== Segment start ==

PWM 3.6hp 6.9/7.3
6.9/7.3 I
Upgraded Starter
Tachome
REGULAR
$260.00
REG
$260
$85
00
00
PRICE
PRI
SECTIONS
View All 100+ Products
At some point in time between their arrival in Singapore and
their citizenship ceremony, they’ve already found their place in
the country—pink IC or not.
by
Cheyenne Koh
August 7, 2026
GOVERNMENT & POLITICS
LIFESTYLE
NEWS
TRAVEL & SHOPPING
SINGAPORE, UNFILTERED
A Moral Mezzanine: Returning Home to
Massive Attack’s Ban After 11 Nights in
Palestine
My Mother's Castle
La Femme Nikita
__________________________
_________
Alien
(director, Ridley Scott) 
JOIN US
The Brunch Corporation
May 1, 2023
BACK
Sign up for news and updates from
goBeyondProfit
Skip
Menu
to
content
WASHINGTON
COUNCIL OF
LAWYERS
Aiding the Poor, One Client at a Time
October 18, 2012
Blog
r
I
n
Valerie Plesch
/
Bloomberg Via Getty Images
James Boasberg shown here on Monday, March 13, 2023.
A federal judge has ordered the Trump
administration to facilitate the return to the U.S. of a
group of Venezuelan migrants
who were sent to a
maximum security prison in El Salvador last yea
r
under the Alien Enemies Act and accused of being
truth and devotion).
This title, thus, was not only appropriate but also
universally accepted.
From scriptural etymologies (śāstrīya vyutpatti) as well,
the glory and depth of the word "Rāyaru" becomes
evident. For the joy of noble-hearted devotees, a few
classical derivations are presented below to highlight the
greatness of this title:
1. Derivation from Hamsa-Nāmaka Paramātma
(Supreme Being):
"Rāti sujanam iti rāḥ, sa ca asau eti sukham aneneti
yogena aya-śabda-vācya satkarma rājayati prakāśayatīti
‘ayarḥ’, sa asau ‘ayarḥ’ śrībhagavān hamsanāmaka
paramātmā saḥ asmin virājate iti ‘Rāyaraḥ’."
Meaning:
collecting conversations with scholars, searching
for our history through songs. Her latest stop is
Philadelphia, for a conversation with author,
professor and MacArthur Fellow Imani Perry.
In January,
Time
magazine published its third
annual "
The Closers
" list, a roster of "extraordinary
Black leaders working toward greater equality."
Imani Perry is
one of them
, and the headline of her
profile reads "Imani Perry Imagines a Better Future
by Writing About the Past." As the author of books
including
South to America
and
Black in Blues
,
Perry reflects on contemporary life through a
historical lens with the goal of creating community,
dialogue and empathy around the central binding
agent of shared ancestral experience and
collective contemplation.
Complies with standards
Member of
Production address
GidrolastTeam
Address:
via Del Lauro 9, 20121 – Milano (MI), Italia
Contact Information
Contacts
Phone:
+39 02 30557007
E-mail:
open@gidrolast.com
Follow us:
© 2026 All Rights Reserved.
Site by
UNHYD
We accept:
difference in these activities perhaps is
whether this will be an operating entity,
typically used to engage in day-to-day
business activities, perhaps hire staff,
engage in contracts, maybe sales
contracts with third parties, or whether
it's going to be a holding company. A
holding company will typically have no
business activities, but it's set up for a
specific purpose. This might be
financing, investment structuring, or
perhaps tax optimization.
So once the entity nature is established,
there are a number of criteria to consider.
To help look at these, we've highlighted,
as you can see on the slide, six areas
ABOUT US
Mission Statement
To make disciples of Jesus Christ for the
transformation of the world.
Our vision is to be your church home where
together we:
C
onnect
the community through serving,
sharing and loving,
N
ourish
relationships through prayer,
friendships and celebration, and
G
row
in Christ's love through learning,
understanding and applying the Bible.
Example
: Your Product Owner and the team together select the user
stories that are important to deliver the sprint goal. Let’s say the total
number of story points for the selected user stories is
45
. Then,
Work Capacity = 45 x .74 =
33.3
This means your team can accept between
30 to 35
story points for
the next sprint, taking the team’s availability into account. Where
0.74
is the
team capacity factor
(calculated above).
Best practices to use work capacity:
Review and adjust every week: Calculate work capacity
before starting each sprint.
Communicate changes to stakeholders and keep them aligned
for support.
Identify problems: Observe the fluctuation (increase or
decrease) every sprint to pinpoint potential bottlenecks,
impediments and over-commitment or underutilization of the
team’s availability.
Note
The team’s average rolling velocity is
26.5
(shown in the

== Segment end ==

| EXERCISE PROMPT |
Which lines in the material above contain the word "holding"? Copy each of those lines in full.

| EXPECTED ANSWER |
it's going to be a holding company. A
holding company will typically have no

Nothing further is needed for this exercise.